O petróleo fechou em alta de 4% nesta segunda-feira (9). O conflito levanta preocupações com eventuais interrupções de oferta na região.

O barril do petróleo WTI para novembro terminou o dia com ganho de 4,33% (US$ 3,59), a US$ 86,38 o barril, na New York Mercantile Exchange (Nymex). A variação corresponde ao maior aumento nominal em seis meses, de acordo com a Dow Jones Newswire. Já o barril do Brent para dezembro subiu de 4,22% (US$ 3,57), a US$ 88,15 o barril, na Intercontinental Commodity Exchange (ICE).

A preocupação dos investidores aumenta porque uma subida nos preços da commodity, diante de uma oferta menor, poderia dificultar ainda mais o trabalho do Fed no combate à inflação, o que poderia levar a novas altas na curva futura americana.
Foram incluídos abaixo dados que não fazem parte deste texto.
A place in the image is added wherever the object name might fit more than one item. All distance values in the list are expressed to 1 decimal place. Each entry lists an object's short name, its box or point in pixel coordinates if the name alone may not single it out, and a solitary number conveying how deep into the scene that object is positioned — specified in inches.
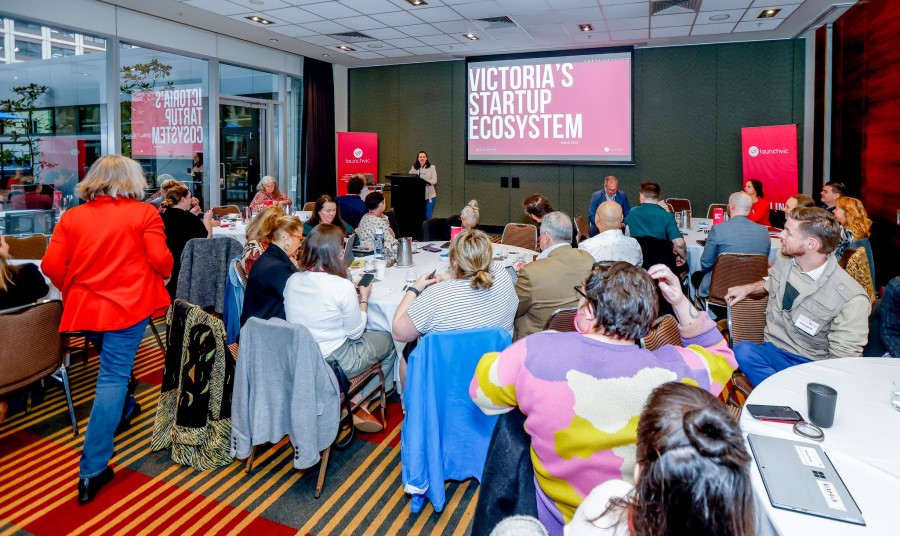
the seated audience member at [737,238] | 182.4
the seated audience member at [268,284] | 121.7
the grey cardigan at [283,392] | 101.3
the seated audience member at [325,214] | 209.9
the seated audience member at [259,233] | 140.2
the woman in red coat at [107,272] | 105.4
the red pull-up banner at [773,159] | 343.3
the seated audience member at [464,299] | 100.2
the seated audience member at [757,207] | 284.7
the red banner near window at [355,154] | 461.4
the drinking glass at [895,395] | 71.6
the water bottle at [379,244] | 185.6
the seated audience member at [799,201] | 210.5
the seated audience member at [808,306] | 97.4
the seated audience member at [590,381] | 56.4
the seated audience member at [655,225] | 207.2
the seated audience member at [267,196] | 295.3
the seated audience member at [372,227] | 205.6
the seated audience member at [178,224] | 188.5
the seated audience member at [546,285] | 120.3
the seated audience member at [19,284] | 119.4
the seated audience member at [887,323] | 99.7
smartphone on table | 65.9
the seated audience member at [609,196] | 313.3
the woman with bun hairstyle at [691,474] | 33.0
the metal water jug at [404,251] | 170.9
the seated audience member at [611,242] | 173.3
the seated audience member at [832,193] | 219.1
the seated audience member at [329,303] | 112.4
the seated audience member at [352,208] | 259.0
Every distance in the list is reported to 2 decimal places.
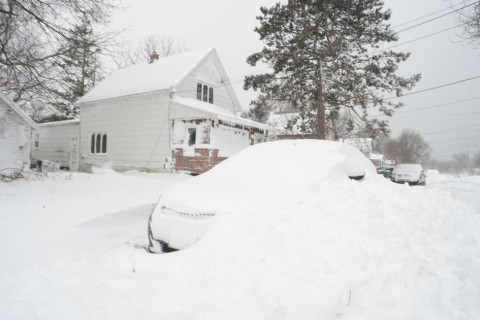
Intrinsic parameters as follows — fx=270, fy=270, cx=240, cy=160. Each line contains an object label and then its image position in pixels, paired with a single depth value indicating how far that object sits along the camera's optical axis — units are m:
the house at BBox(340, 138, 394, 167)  43.42
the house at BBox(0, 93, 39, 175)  11.38
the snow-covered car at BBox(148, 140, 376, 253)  3.24
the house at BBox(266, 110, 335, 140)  16.84
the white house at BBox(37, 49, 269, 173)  13.62
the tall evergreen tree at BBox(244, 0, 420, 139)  14.11
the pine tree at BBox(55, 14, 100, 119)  8.29
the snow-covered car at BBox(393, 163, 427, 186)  16.58
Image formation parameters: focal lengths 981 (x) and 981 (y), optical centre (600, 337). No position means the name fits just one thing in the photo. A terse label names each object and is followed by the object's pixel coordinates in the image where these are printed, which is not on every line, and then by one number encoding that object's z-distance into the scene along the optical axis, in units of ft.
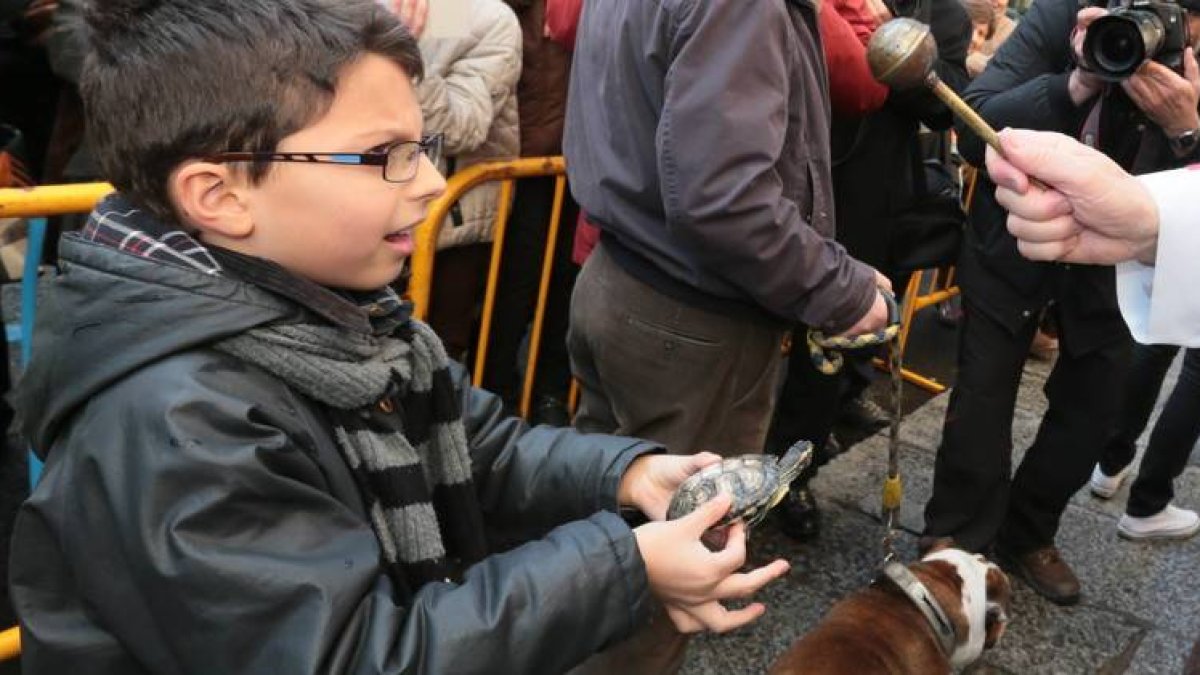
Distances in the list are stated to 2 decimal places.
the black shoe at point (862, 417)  15.38
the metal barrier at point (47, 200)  6.51
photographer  9.04
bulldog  7.47
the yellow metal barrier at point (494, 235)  9.41
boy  3.66
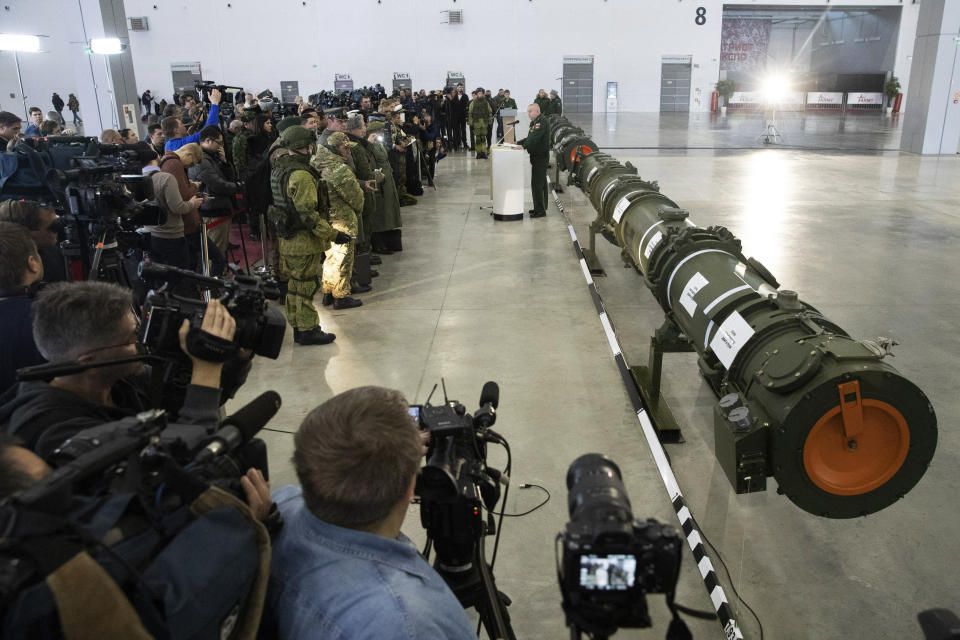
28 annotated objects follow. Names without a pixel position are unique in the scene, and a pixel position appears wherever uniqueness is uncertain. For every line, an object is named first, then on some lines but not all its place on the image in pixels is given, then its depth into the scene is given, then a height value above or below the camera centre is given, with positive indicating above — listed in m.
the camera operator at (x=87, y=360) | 1.85 -0.68
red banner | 35.84 +3.60
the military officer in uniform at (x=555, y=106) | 15.96 +0.25
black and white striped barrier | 2.68 -1.85
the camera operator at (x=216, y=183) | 5.76 -0.51
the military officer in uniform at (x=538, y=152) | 9.80 -0.50
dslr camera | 1.16 -0.75
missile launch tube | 2.54 -1.12
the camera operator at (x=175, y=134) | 6.57 -0.10
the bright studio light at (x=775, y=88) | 34.16 +1.26
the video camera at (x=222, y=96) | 8.47 +0.34
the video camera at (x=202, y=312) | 1.96 -0.57
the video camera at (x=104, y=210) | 4.18 -0.53
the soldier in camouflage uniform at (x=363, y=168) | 7.09 -0.49
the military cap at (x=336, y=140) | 6.04 -0.17
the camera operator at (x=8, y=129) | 6.86 -0.03
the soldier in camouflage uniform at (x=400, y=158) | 9.88 -0.57
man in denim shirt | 1.25 -0.81
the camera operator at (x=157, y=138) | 7.41 -0.16
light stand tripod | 18.75 -0.64
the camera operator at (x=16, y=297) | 2.50 -0.64
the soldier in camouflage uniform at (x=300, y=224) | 5.30 -0.78
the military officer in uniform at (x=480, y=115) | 16.48 +0.07
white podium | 9.73 -0.89
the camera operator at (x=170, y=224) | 5.10 -0.76
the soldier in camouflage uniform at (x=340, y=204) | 5.87 -0.71
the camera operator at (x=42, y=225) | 3.58 -0.52
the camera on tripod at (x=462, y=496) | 1.77 -1.00
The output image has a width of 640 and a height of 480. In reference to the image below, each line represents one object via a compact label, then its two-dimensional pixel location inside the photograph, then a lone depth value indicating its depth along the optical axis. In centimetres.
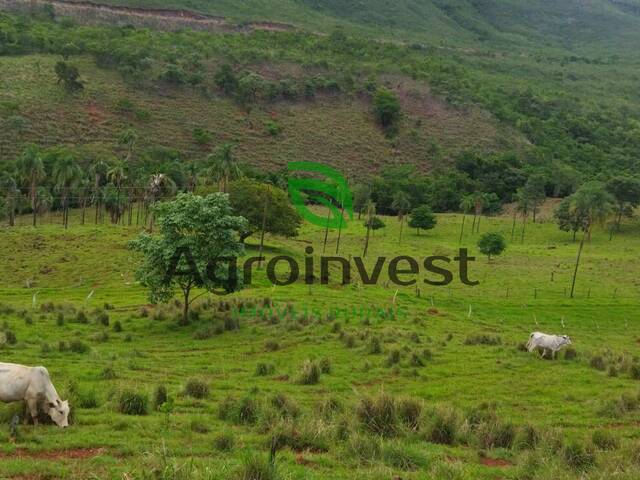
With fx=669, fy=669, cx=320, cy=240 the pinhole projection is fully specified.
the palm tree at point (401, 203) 9110
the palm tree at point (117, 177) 7400
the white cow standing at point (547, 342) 2700
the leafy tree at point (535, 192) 9750
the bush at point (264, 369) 2259
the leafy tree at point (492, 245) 6594
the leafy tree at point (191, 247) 3139
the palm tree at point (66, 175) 7519
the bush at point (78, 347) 2402
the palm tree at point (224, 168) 7175
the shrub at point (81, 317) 3152
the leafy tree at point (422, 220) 8162
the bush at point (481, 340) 3000
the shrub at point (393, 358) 2477
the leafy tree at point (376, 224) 7950
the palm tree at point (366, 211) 6417
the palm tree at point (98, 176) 7462
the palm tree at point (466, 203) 9679
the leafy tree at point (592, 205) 8100
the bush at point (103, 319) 3133
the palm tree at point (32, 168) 6971
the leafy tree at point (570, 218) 8250
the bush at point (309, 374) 2133
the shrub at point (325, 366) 2320
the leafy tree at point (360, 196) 9775
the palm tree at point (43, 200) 7562
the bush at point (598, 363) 2531
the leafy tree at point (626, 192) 9300
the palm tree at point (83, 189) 7749
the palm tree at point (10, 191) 6750
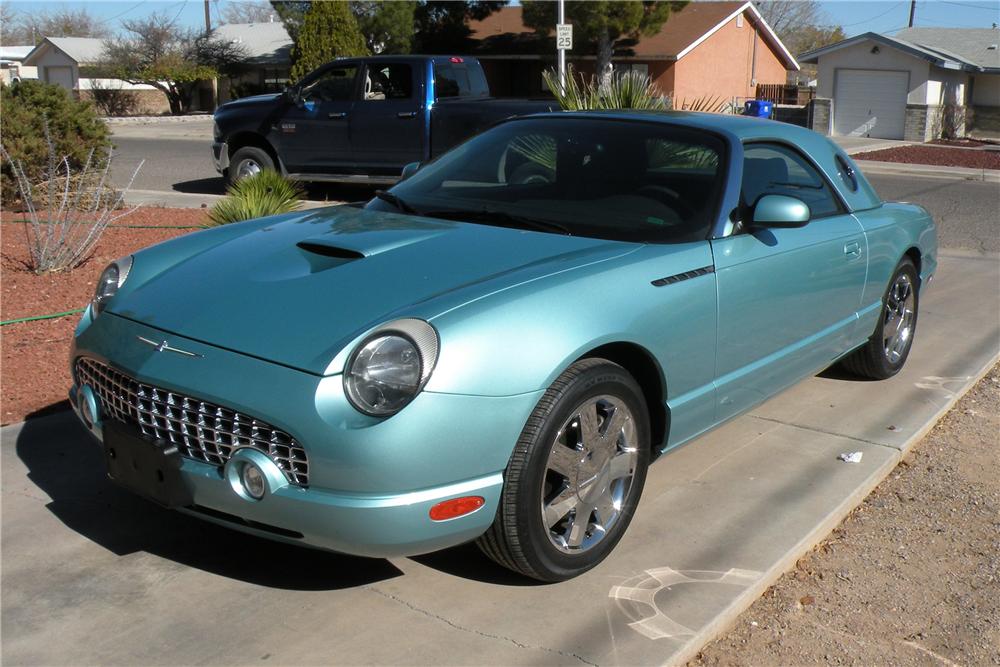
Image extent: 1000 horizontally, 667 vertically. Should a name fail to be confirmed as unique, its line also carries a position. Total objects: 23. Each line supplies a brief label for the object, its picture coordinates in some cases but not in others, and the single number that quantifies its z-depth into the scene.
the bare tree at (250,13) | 79.00
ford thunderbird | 3.00
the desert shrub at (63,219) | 7.63
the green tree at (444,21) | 37.53
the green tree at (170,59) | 43.62
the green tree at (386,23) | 35.81
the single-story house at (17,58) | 61.21
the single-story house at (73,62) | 49.31
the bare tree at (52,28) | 95.00
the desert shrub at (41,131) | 10.52
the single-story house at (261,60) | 45.81
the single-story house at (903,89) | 34.44
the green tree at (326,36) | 33.16
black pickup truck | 12.98
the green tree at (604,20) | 32.19
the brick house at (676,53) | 38.16
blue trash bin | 25.80
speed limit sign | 21.61
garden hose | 6.46
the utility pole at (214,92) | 45.24
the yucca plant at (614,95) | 10.79
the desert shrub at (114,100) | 44.12
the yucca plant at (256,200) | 7.84
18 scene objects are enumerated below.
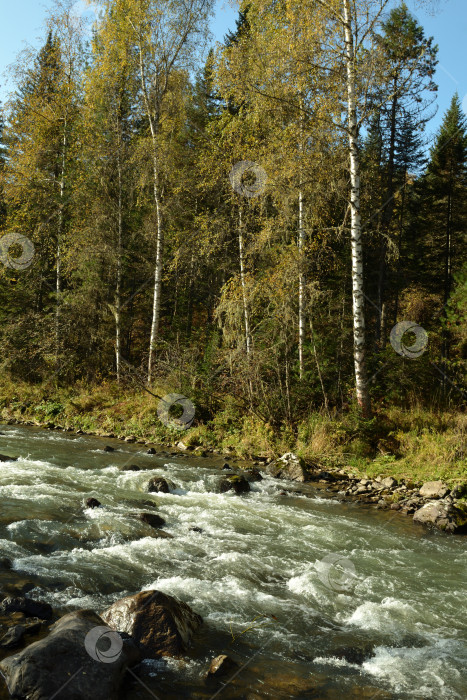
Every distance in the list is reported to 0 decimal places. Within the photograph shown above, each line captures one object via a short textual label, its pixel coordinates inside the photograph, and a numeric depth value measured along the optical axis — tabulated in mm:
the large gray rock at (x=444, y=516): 7844
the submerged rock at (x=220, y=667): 3732
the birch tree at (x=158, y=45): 16844
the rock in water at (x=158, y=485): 8883
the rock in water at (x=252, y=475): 10262
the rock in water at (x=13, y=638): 3760
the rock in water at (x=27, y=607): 4246
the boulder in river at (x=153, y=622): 3996
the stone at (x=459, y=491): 8828
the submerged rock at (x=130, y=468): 10239
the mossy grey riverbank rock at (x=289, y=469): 10664
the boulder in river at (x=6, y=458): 9732
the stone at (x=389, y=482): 9711
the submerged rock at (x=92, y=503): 7367
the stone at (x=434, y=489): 9016
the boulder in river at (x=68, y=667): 3264
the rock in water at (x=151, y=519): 6907
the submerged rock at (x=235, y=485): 9336
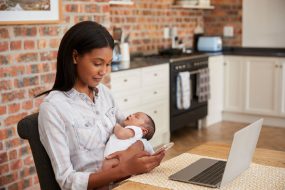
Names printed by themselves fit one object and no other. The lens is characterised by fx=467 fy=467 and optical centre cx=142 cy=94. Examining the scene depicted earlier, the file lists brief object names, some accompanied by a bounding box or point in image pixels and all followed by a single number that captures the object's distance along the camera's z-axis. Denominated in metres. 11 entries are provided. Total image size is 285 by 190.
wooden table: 1.80
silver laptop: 1.48
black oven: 4.98
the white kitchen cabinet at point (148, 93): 4.21
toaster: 6.20
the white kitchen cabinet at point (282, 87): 5.61
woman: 1.63
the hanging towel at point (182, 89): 5.00
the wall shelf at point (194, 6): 5.81
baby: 1.80
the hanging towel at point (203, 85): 5.42
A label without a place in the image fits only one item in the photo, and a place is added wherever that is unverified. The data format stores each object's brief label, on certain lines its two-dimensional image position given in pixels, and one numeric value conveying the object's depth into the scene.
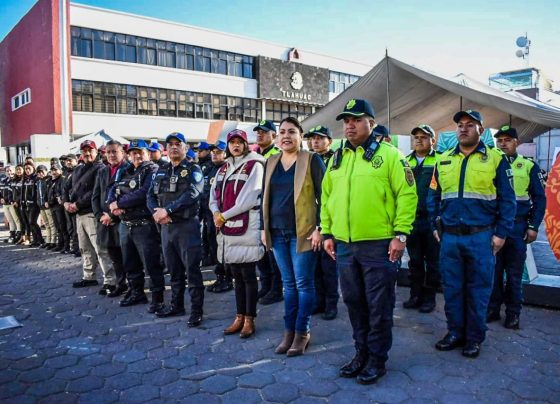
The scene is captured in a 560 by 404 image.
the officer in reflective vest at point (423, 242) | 5.00
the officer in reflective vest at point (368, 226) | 3.22
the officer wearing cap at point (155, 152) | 6.34
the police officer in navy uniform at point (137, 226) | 5.19
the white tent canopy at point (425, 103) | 6.04
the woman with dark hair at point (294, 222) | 3.81
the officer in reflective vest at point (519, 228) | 4.38
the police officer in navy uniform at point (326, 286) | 4.84
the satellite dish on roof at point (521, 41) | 39.64
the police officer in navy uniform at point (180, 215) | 4.69
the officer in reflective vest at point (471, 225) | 3.66
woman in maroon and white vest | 4.23
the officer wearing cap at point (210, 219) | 7.03
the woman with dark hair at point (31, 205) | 10.55
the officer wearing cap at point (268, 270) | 5.41
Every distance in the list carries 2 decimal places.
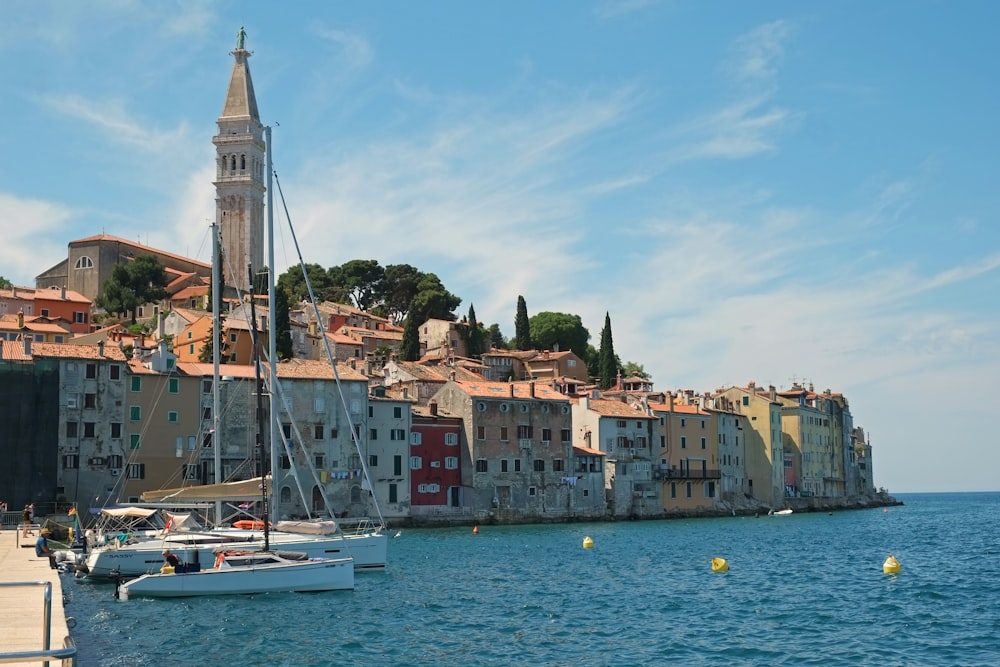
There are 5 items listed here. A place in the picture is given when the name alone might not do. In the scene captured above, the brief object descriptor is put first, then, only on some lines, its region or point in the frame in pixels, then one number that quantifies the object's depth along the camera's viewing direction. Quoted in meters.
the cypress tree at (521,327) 110.06
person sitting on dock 30.11
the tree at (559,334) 115.69
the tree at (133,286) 101.69
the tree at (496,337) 115.62
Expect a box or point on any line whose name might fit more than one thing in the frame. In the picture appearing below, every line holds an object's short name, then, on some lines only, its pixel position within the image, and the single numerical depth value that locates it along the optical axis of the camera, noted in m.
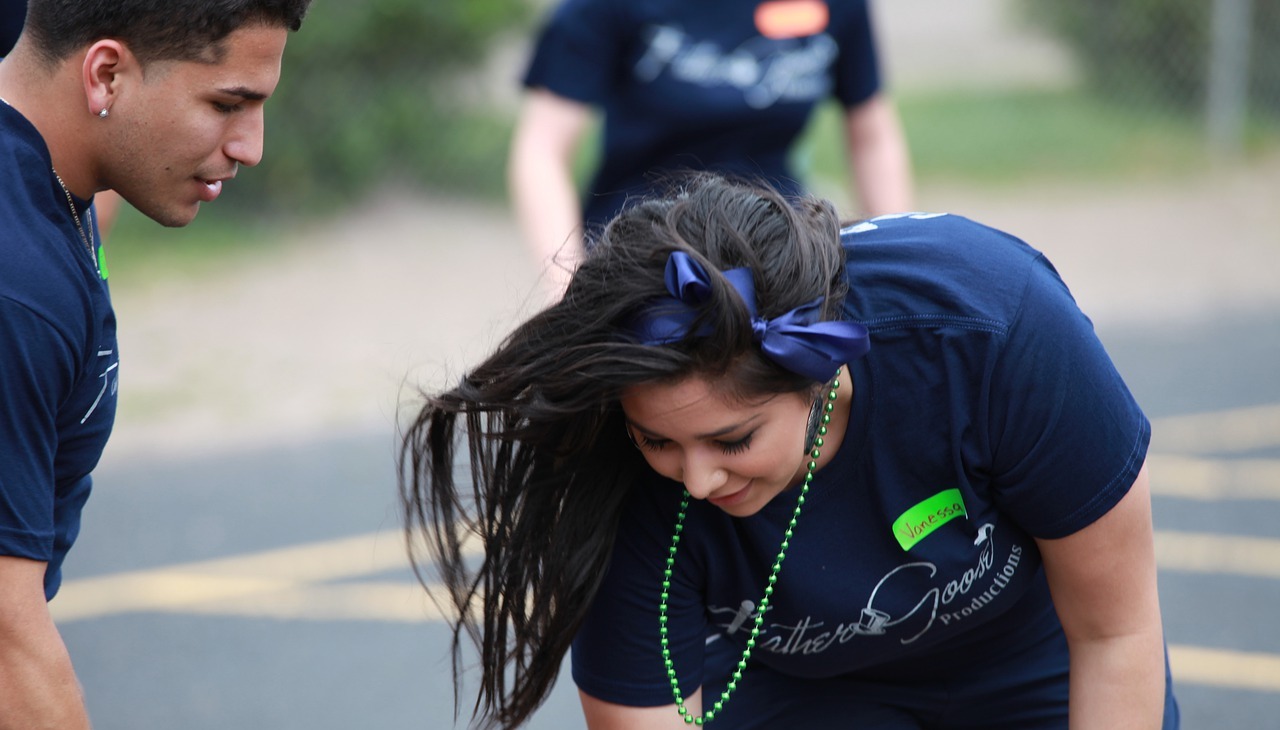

Hora de reduzir multimercados macro?

Ainda que alguns fundos tenham sofrido mais do que outros, especialistas alertam que movimentos de aversão a risco dessa magnitude são difíceis de escapar e que não invalidam a alocação em multimercados macro.

“Multimercado tem um espaço cativo nas carteiras. Não deve ser gigante e nem ínfimo”, diz. “Eles são um veículo de operações mais táticas. Quem tende a operar o primeiro movimento é o gestor multimercado. São ágeis em perceber tendências”, destaca Rodrigo Sgavioli, chefe de alocação e fundos da XP.

Mesmo diante de um ano difícil para os multimercados macro, que acumulam ganhos de 4,91%, contra 9,97% do CDI, Sgavioli diz que é fundamental manter o produto na carteira e incrementar a alocação em multimercados pouco correlacionados.

A XP, por exemplo, reduziu um pouco a alocação em multimercados macro para 50%. Tais produtos costumam representar entre 50% e 70% do portfólio de multimercados, a depender do perfil do investidor.

Fizemos a mudança no primeiro semestre para tentar privilegiar produtos que possam se diferenciar. É melhor ter coisas descorrelacionadas do que ir atrás de uma grande aposta.

Rodrigo Sgavioli, chefe de alocação e fundos da XP

Dentro da parcela de multimercados, o especialista da XP afirma que não há uma fórmula pronta, mas diz que uma proporção de 50% alocada em multimercados macro, 30% em quantitativos e 20% em long e short neutro parece “satisfatória”.

A manutenção do otimismo com os produtos não é à toa. Sgavioli pondera que os multimercados não são os únicos a sofrer neste último mês em termos de classes de ativos. “A vida do investidor ficou mais complicada. É um recálculo de rota para muita gente. É bom esperar a poeira baixar”, diz.

Na dúvida, o profissional da XP destaca que o investidor deve optar por diversificar o portfólio multimercado que possui, ou ir para o “caixa”, aplicações de liquidez bem curta, caso do Tesouro Selic e de fundos DI. Aplicações em títulos atrelados à inflação também podem ser uma boa opção para esse momento de incerteza, diante das taxas elevadas.

“Se não se sentir seguro e for dinheiro novo, se preserva. Não fazer nada pode ser uma decisão. É um movimento que não se via nessa magnitude há muito tempo”, defende o especialista.